The two parties have been vague of how costs will be met, promising savings and the abolition of tax breaks and saying faster growth could pay the bills. They have also called for a widescale loosening of EU budget rules.

Turmoil in Italian markets and its banking system were it to appear, could lead to wider strains in the euro zone. Italy has the second highest debt-to-GDP ratio in the EU behind Greece – at 130 per cent – and while some three quarters of this is owed to Italian investors, it is still a big euro zone player.

Illustrating these wider fears, the French finance minister Bruno Le Maire said at the weekend: “If the new government takes the risk of not respecting its commitments on debt, the deficit, but also on consolidation of banks, then the entire financial stability of the euro zone will be threatened.”

Much of the attention will focus, in the short term, on the proposal by members of the new government to pay delayed tax rebates, a big issue in Italy, and bills from suppliers of goods and services to the state with new, small denomination securities – the so-called mini-BoTs. The concept is that the government would effectively securitise the debt – relying on future tax revenues to meet the cost.The money would be paid in printed form, using the national lottery presses.

Services

Those in receipt of these securities would be able to " spend" them buying state services, of which there are many in Italy. The private sector would not be obliged to accept them, though they could then develop more widely into an acceptable means of exchange, probably trading at a discount to face value. Outgoing economy minister Pier Carlo Padoan described the proposal as "a plan to circulate a disguised parallel currency." California briefly did something similar during a financial crunch in 2001.

This will set all kinds of alarm bells ringing among other euro zone members, in the ECB in Frankfurt and the European Commission in Brussels.

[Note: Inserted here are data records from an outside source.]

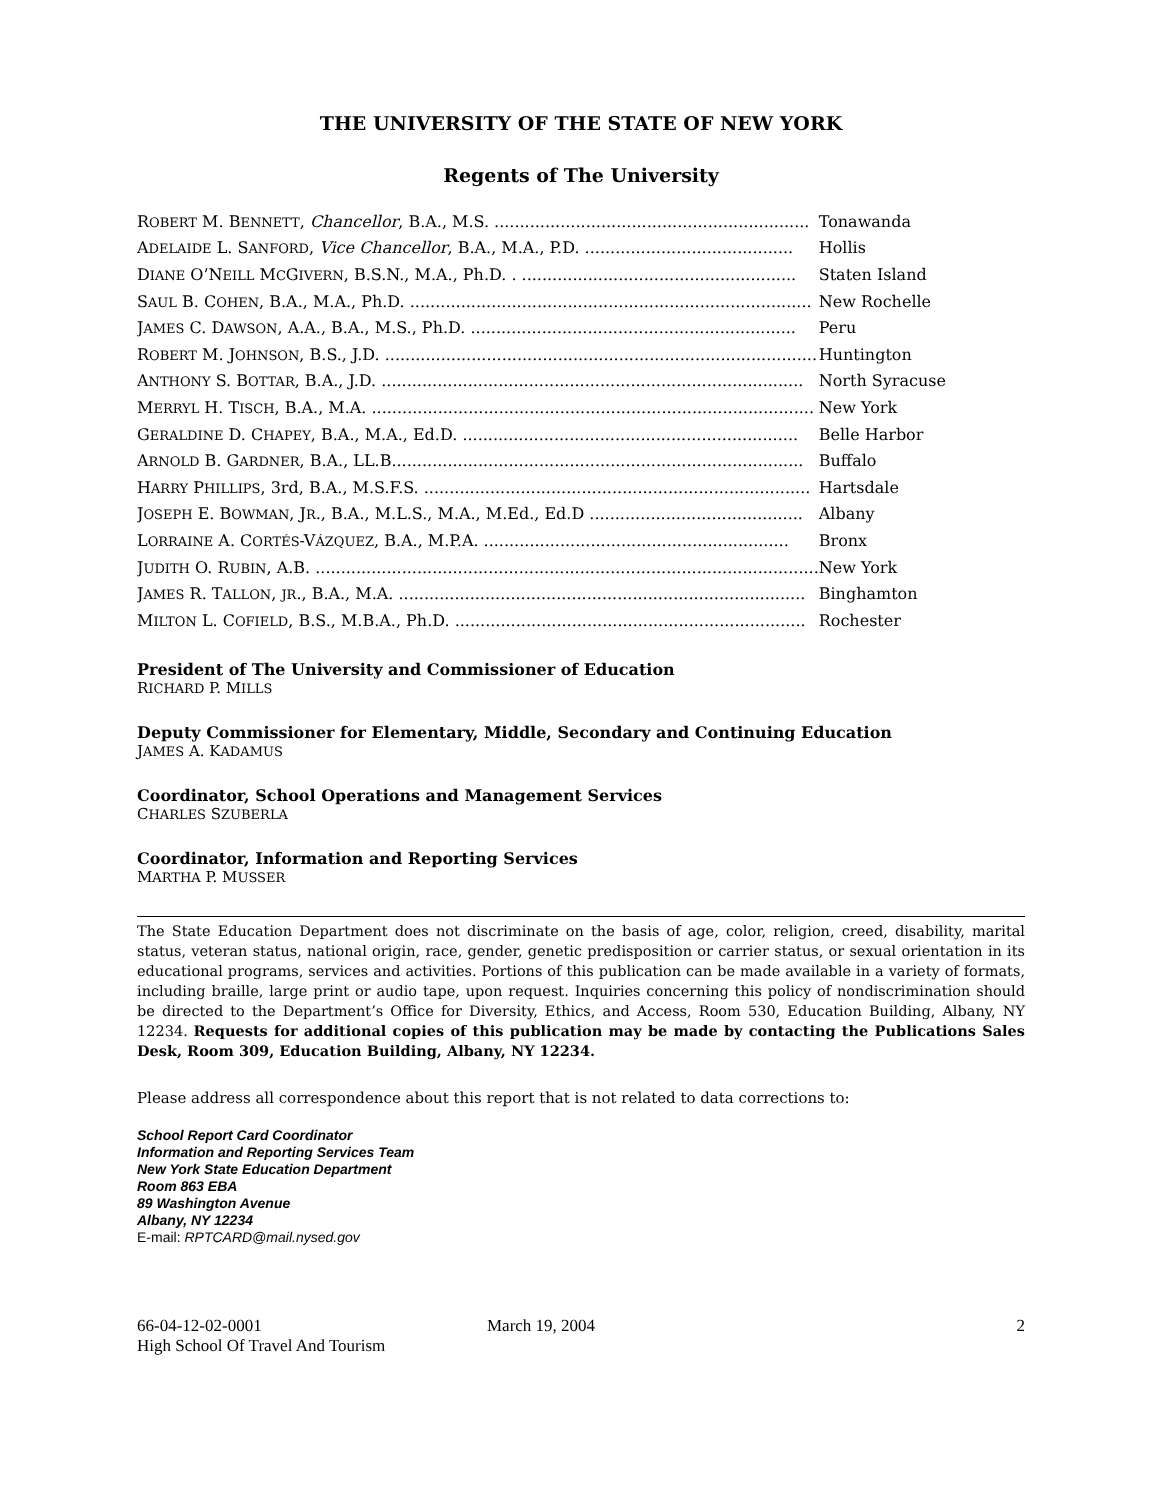THE UNIVERSITY OF THE STATE OF NEW YORK
Regents of The University
| R OBERT M. B ENNETT , Chancellor , B.A., M.S. .............................................................. | Tonawanda |
| A DELAIDE L. S ANFORD , Vice Chancellor , B.A., M.A., P.D. ......................................... | Hollis |
| D IANE O’N EILL M C G IVERN , B.S.N., M.A., Ph.D. . ...................................................... | Staten Island |
| S AUL B. C OHEN , B.A., M.A., Ph.D. ............................................................................... | New Rochelle |
| J AMES C. D AWSON , A.A., B.A., M.S., Ph.D. ................................................................ | Peru |
| R OBERT M. J OHNSON , B.S., J.D. ..................................................................................... | Huntington |
| A NTHONY S. B OTTAR , B.A., J.D. ................................................................................... | North Syracuse |
| M ERRYL H. T ISCH , B.A., M.A. ....................................................................................... | New York |
| G ERALDINE D. C HAPEY , B.A., M.A., Ed.D. .................................................................. | Belle Harbor |
| A RNOLD B. G ARDNER , B.A., LL.B................................................................................. | Buffalo |
| H ARRY P HILLIPS , 3rd, B.A., M.S.F.S. ............................................................................ | Hartsdale |
| J OSEPH E. B OWMAN , J R ., B.A., M.L.S., M.A., M.Ed., Ed.D .......................................... | Albany |
| L ORRAINE A. C ORTÉS -V ÁZQUEZ , B.A., M.P.A. ............................................................ | Bronx |
| J UDITH O. R UBIN , A.B. ................................................................................................... | New York |
| J AMES R. T ALLON , JR ., B.A., M.A. ................................................................................ | Binghamton |
| M ILTON L. C OFIELD , B.S., M.B.A., Ph.D. ..................................................................... | Rochester |
President of The University and Commissioner of Education
RICHARD P. MILLS
Deputy Commissioner for Elementary, Middle, Secondary and Continuing Education
JAMES A. KADAMUS
Coordinator, School Operations and Management Services
CHARLES SZUBERLA
Coordinator, Information and Reporting Services
MARTHA P. MUSSER
The State Education Department does not discriminate on the basis of age, color, religion, creed, disability, marital status, veteran status, national origin, race, gender, genetic predisposition or carrier status, or sexual orientation in its educational programs, services and activities. Portions of this publication can be made available in a variety of formats, including braille, large print or audio tape, upon request. Inquiries concerning this policy of nondiscrimination should be directed to the Department’s Office for Diversity, Ethics, and Access, Room 530, Education Building, Albany, NY 12234. Requests for additional copies of this publication may be made by contacting the Publications Sales Desk, Room 309, Education Building, Albany, NY 12234.
Please address all correspondence about this report that is not related to data corrections to:
School Report Card Coordinator
Information and Reporting Services Team
New York State Education Department
Room 863 EBA
89 Washington Avenue
Albany, NY 12234
E-mail: RPTCARD@mail.nysed.gov
66-04-12-02-0001
High School Of Travel And Tourism
March 19, 2004 2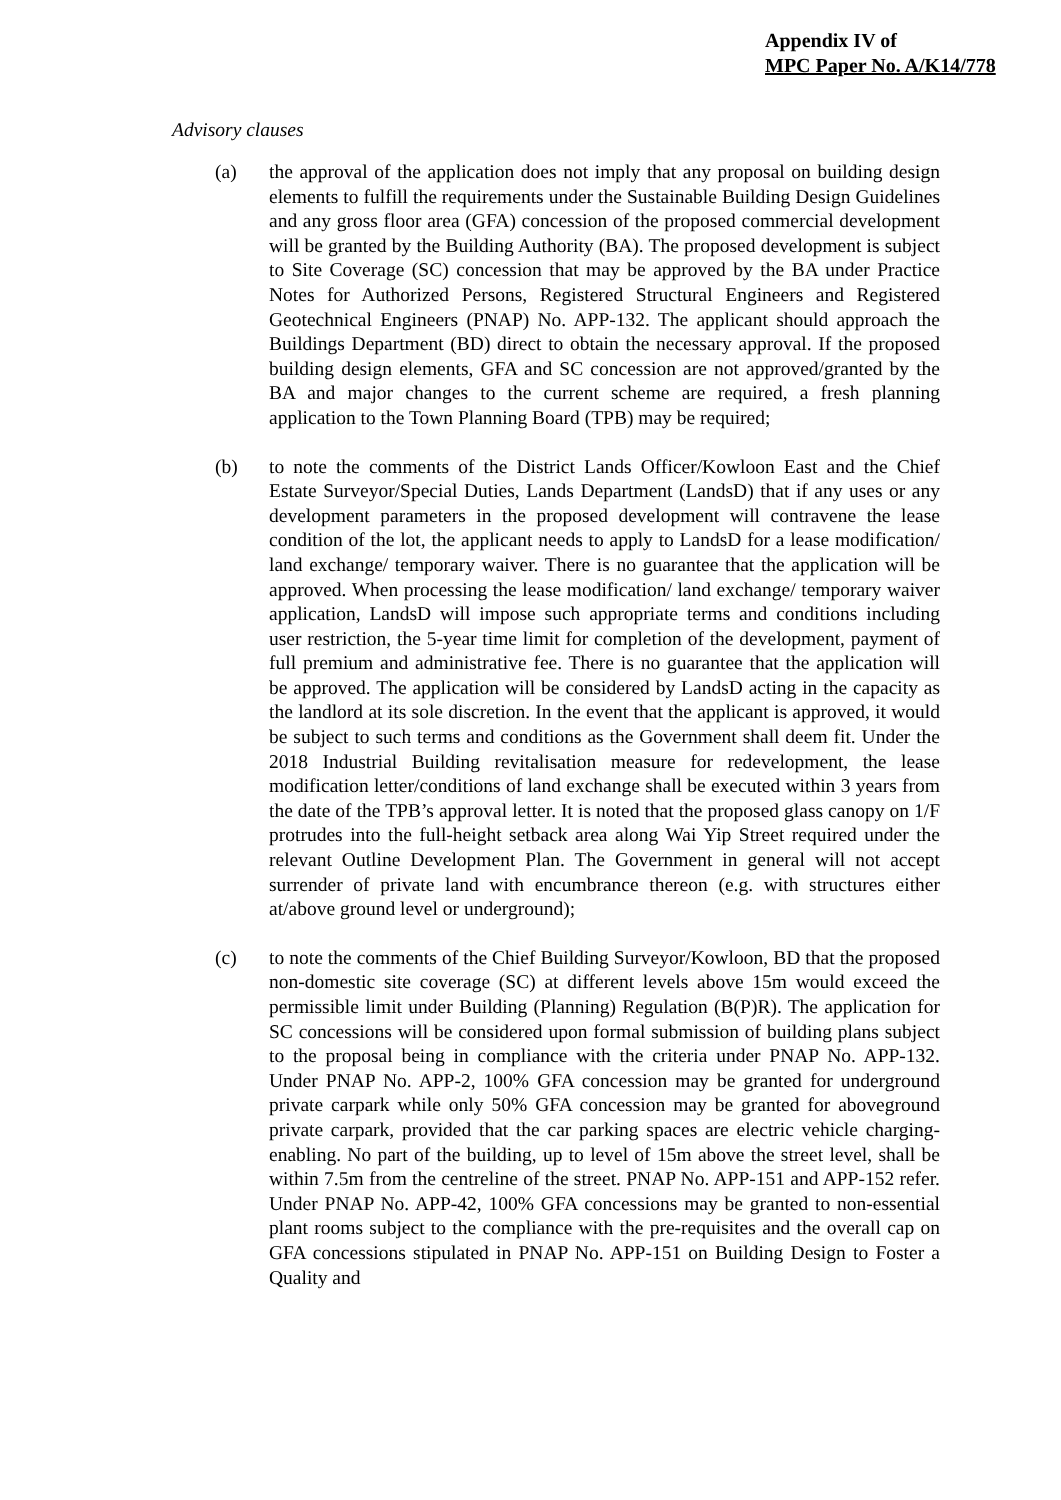Appendix IV of
MPC Paper No. A/K14/778
Advisory clauses
(a) the approval of the application does not imply that any proposal on building design elements to fulfill the requirements under the Sustainable Building Design Guidelines and any gross floor area (GFA) concession of the proposed commercial development will be granted by the Building Authority (BA). The proposed development is subject to Site Coverage (SC) concession that may be approved by the BA under Practice Notes for Authorized Persons, Registered Structural Engineers and Registered Geotechnical Engineers (PNAP) No. APP-132. The applicant should approach the Buildings Department (BD) direct to obtain the necessary approval. If the proposed building design elements, GFA and SC concession are not approved/granted by the BA and major changes to the current scheme are required, a fresh planning application to the Town Planning Board (TPB) may be required;
(b) to note the comments of the District Lands Officer/Kowloon East and the Chief Estate Surveyor/Special Duties, Lands Department (LandsD) that if any uses or any development parameters in the proposed development will contravene the lease condition of the lot, the applicant needs to apply to LandsD for a lease modification/ land exchange/ temporary waiver. There is no guarantee that the application will be approved. When processing the lease modification/ land exchange/ temporary waiver application, LandsD will impose such appropriate terms and conditions including user restriction, the 5-year time limit for completion of the development, payment of full premium and administrative fee. There is no guarantee that the application will be approved. The application will be considered by LandsD acting in the capacity as the landlord at its sole discretion. In the event that the applicant is approved, it would be subject to such terms and conditions as the Government shall deem fit. Under the 2018 Industrial Building revitalisation measure for redevelopment, the lease modification letter/conditions of land exchange shall be executed within 3 years from the date of the TPB’s approval letter. It is noted that the proposed glass canopy on 1/F protrudes into the full-height setback area along Wai Yip Street required under the relevant Outline Development Plan. The Government in general will not accept surrender of private land with encumbrance thereon (e.g. with structures either at/above ground level or underground);
(c) to note the comments of the Chief Building Surveyor/Kowloon, BD that the proposed non-domestic site coverage (SC) at different levels above 15m would exceed the permissible limit under Building (Planning) Regulation (B(P)R). The application for SC concessions will be considered upon formal submission of building plans subject to the proposal being in compliance with the criteria under PNAP No. APP-132. Under PNAP No. APP-2, 100% GFA concession may be granted for underground private carpark while only 50% GFA concession may be granted for aboveground private carpark, provided that the car parking spaces are electric vehicle charging-enabling. No part of the building, up to level of 15m above the street level, shall be within 7.5m from the centreline of the street. PNAP No. APP-151 and APP-152 refer. Under PNAP No. APP-42, 100% GFA concessions may be granted to non-essential plant rooms subject to the compliance with the pre-requisites and the overall cap on GFA concessions stipulated in PNAP No. APP-151 on Building Design to Foster a Quality and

A new government in one of its biggest member states is threatening to play fast and loose with EU budget rules and introduce what could develop into some kind of parallel money in its economy .

The new government denies that this is the back door to a new currency, or will increase the national debt – and insists that it is just issuing securities based of future tax receipts.

Critics fear it is a way of paying for new spending and could, in time, pose a threat to Italy’s euro membership. Plans floated during the general election to have a poll on euro membership, or seek a national debt write-down are not in the new government’s programme. Nonetheless, controversy lies ahead.

How far these plans will go remains to be seen, but we can expect the euro zone big guns to be aimed at Rome in the days ahead, with warnings ramped up about what is being planned.